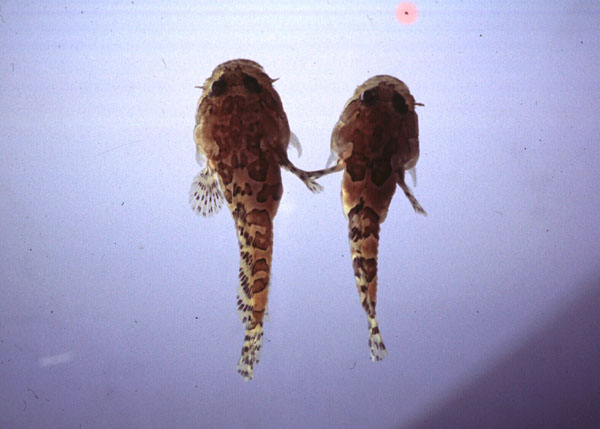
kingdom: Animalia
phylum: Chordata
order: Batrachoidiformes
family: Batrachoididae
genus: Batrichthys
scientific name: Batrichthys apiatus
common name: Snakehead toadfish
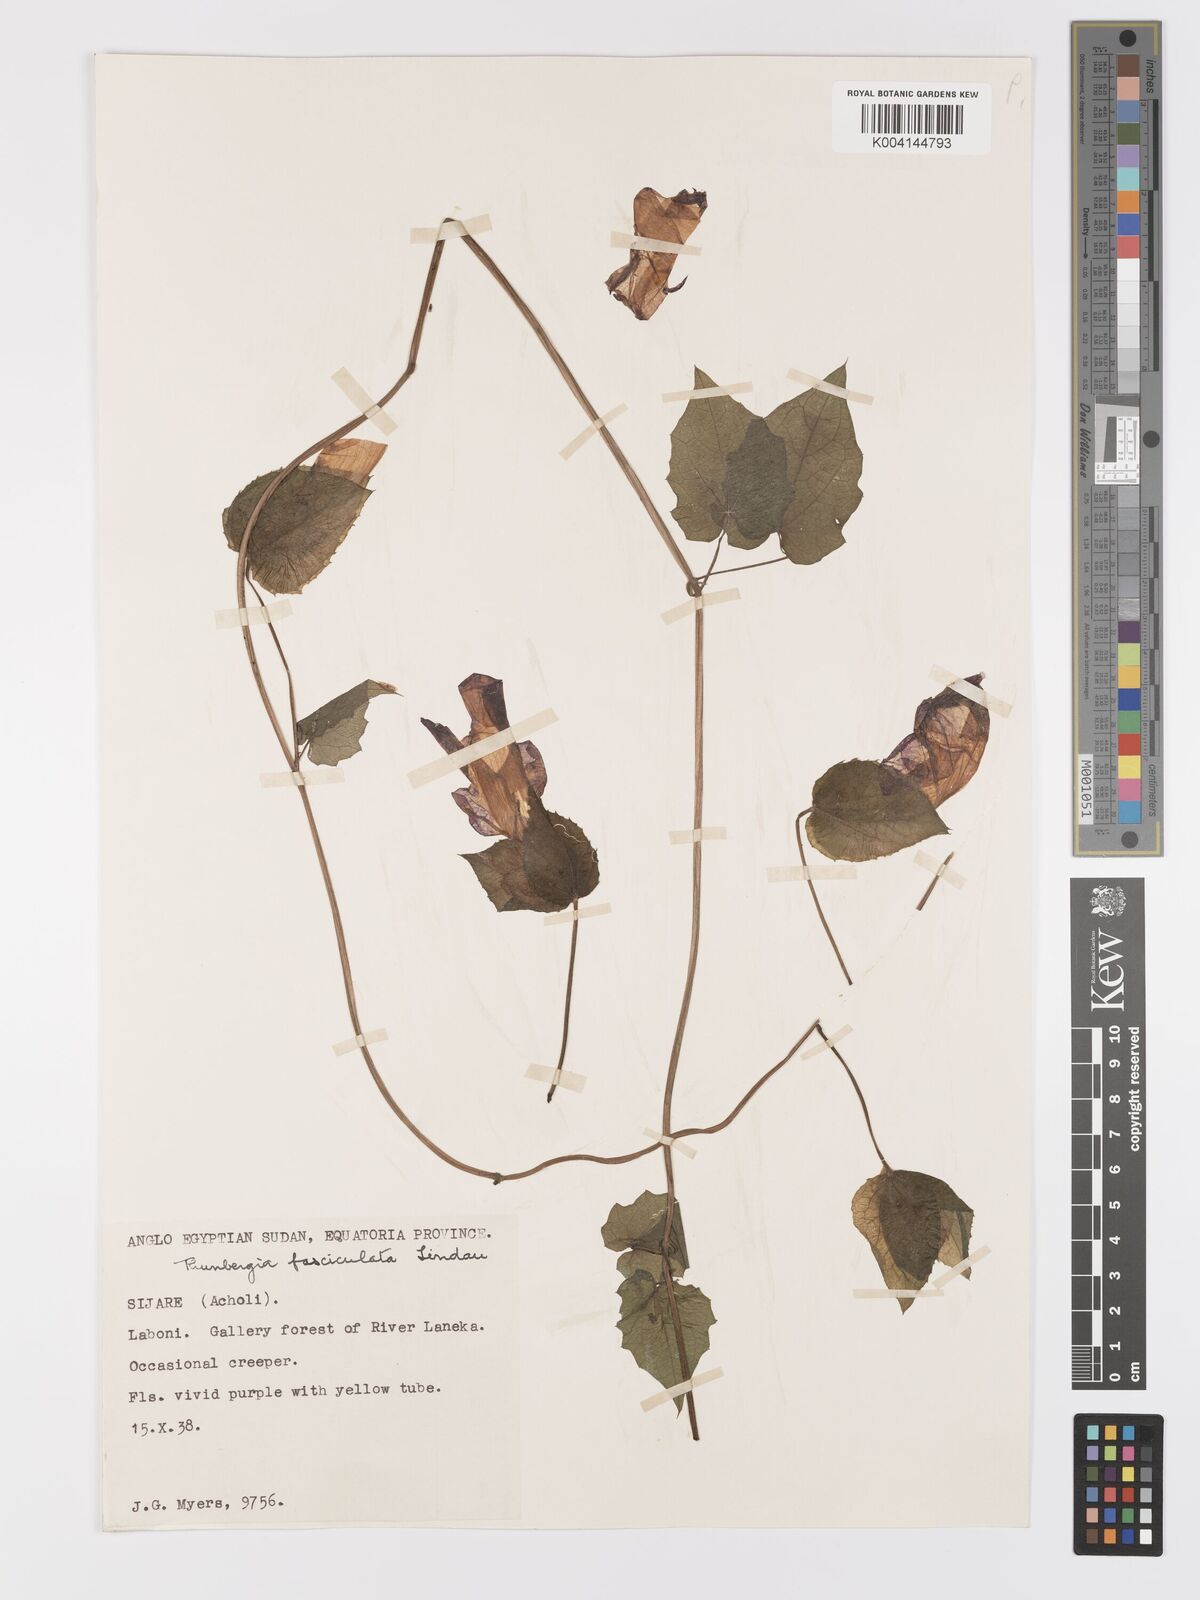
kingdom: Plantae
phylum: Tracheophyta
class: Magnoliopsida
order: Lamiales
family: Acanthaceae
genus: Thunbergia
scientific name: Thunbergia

• EXERCISE AIM: Retype the lines of the entries from the line containing "kingdom: Plantae" through the final line, copying each one precisely.

• FINISHED ANSWER:
kingdom: Plantae
phylum: Tracheophyta
class: Magnoliopsida
order: Lamiales
family: Acanthaceae
genus: Thunbergia
scientific name: Thunbergia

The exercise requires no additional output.